G72/G30 (DAOA) and juvenile-onset mood disorders^†

Mood disorders (bipolar and depressive disorders) in children and adolescents are prevalent and associated with high morbidity and mortality [Kessler et al., 2003]. Previously, we performed a genome scan on 146 nuclear families from Hungary with affected sibling pairs diagnosed with juvenile-onset mood disorders [Wigg et al., submitted]. Although no marker provided evidence for a novel linkage finding at the recommended genome wide significant level, we identified a region with nominal evidence for linkage (P < 0.01) on chromosome 13q. This region has been linked to mood disorders (bipolar disorder and recurrent depressive disorder) in previous studies [Stine et al., 1997; Detera-Wadleigh et al., 1999; Kelsoe et al., 2001; Liu et al., 2001; Shaw et al., 2003], thus the results met the criteria for significance as a replicated linkage region [Lander and Kruglyak, 1995]. The distal 13q region has been also linked to other psychiatric disorders and phenotypes including schizophrenia (13q32) [Blouin et al., 1998; Brzustowicz et al., 1999], panic disorder [Hamilton et al., 2003], mood-incongruent psychotic features in bipolar disorder (13q21-33) [Goes et al., 2007], and psychotic bipolar disorder (13q32, 13q31) [Park et al., 2004].

Localized in the 13q linkage region are the genes G72, also termed d-serine amino acid oxidase activator (DAOA), and G30 which are overlapping genes that are transcribed in opposite directions and span ∼29 and ∼47 kb of genomic sequence, respectively. The G72/G30 locus was first identified as associated with schizophrenia [Chumakov et al., 2002], a finding that has been replicated [Abou Jamra et al., 2006; Craddock et al., 2006; Detera-Wadleigh and McMahon 2006; Shi et al., 2008]. However, the association findings are far from unanimous and further are also not consistent across the associated markers or alleles [Abou Jamra et al., 2006; Craddock et al. 2006; Detera-Wadleigh and McMahon 2006; Shi et al. 2008]. Following the reports of association of G72/G30 with schizophrenia, five studies [Hattori et al., 2003; Chen et al., 2004; Schumacher et al., 2004; Fallin et al., 2005; Williams et al., 2006] and a meta-analysis [Detera-Wadleigh and McMahon, 2006] have found association of G72/G30 with bipolar disorder.
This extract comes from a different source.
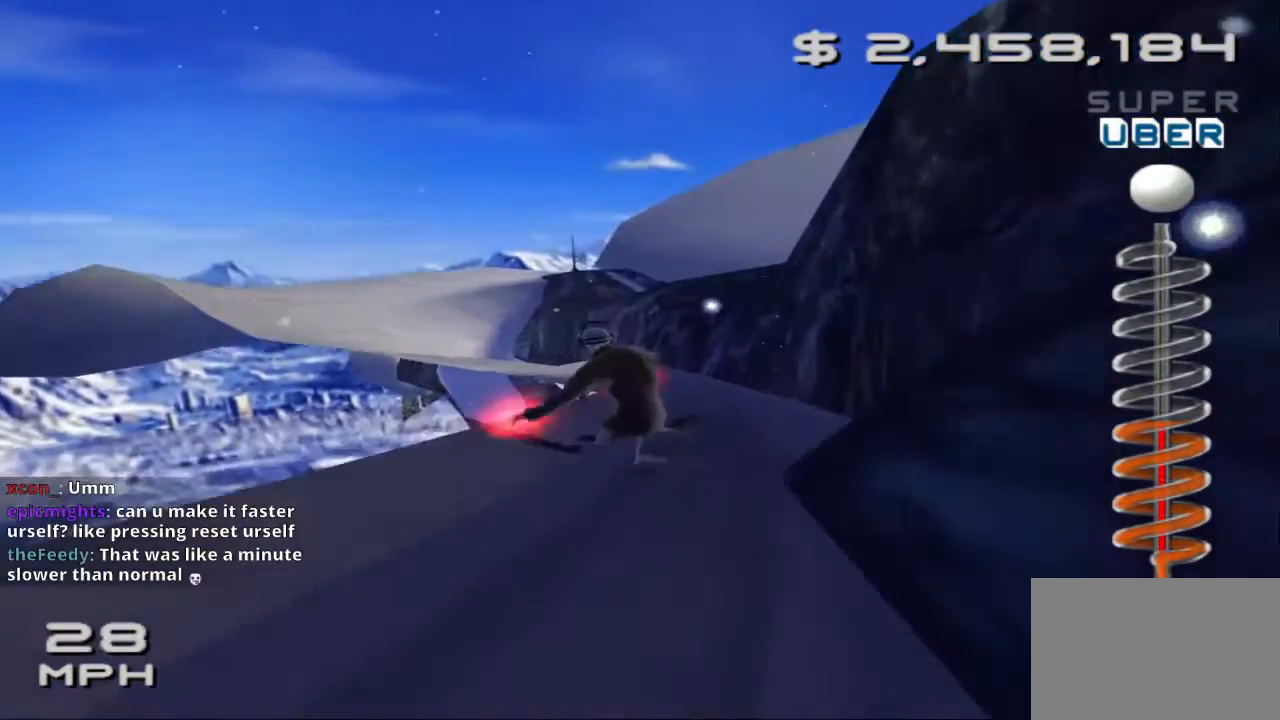
{"buttons": [], "left_stick": "left", "events": [[400, "left_stick", "left"]]}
The function of G72/G30 is unknown. Until now, only two studies have investigated the function of G72 [Chumakov et al., 2002; Kvajo et al., 2007]. The G30 transcript appears not to be translated [Chumakov et al., 2002], suggesting a different function for G30, although a role in regulation of G72 is a possibility. The first study of G72 demonstrated that the G72 protein binds to, and activates, d-amino acid oxidase (DAO) in vitro [Chumakov et al., 2002], an enzyme that oxidizes d-serine, an agonist of N-methyl-d-aspartate type glutamate (NMDA) receptor [Chumakov et al., 2002].
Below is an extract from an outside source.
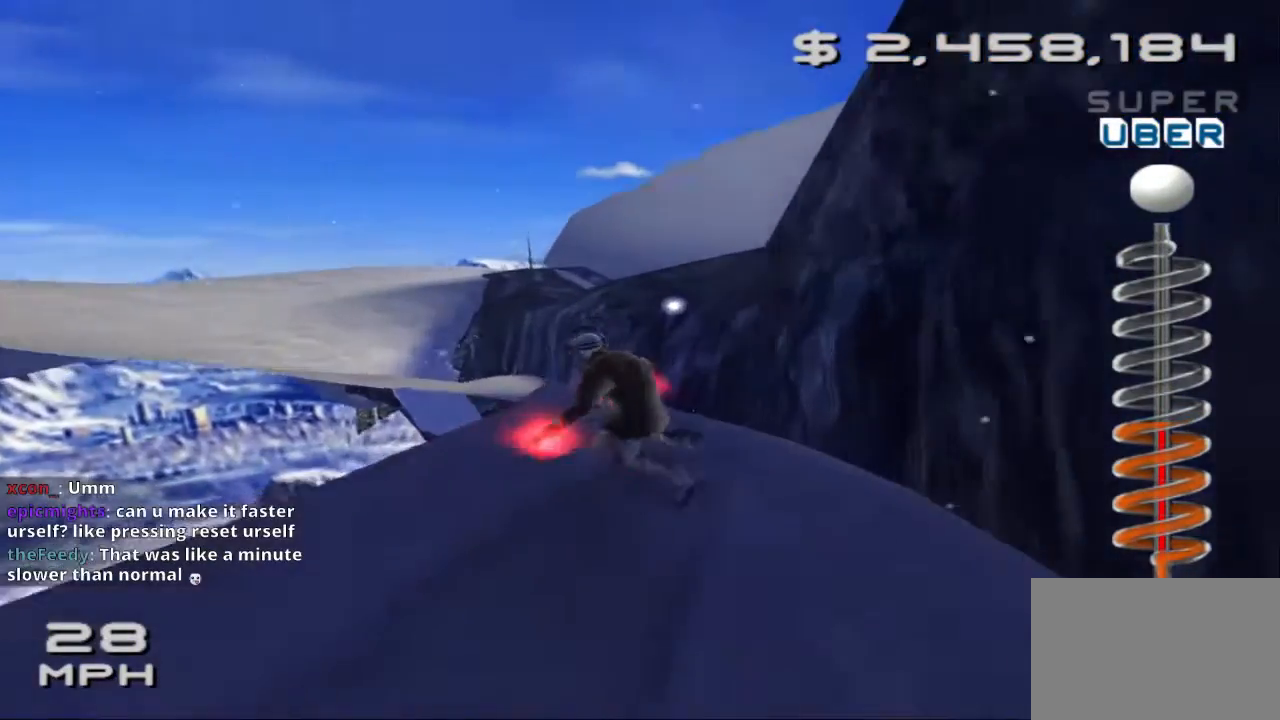
{"buttons": [], "left_stick": "left", "events": []}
A very recent study of the function of G72, however, failed to confirm the proposed physical interaction between G72 and DAOA [Kvajo et al., 2007]. Instead, they showed that one splicing isoform of the gene encodes a mitochondrial protein, with further evidence for a role in modulating the morphology of the mitochondrial network affecting mitochondrial operations such as oxidative phosporylation, regulation of apoptosis, and mitochondrial transport. That study also reported over expression of G72 in immature primary neurons is accompanied by a robust increase in dendritic arborization [Kvajo et al., 2007].

In this article, we follow up our linkage findings in the genome scan previously performed in sibling pairs with juvenile-onset mood disorders by testing for association with 11 polymorphisms in the gene for G72/G30 using a large sample of 646 Hungarian nuclear families, recruited from 23 mental health facilities across Hungary, with a proband with onset of a mood disorder before 15 years of age. This sample consisted of the sample of 146 sibpairs linked to this region used in the previous genome scan as well as an additional 500 parent/child trios with a childhood-onset proband. The diagnostic assessment, and inclusion/exclusion criteria for these families has been previously reported in detail [Liu et al., 2006; Kapornai et al., 2007; Kiss et al., 2007]. All children were between the ages of 7 and 14.9 years of age when they were first evaluated for this study. Twenty of the siblings genotyped for this study were unaffected at 14.9 years of age but experienced a depressive episode before the age of 18. The majority of the subjects (87%) were in a current episode of depression at their first assessment. Written informed consent for adults and assent for children was obtained from all participants.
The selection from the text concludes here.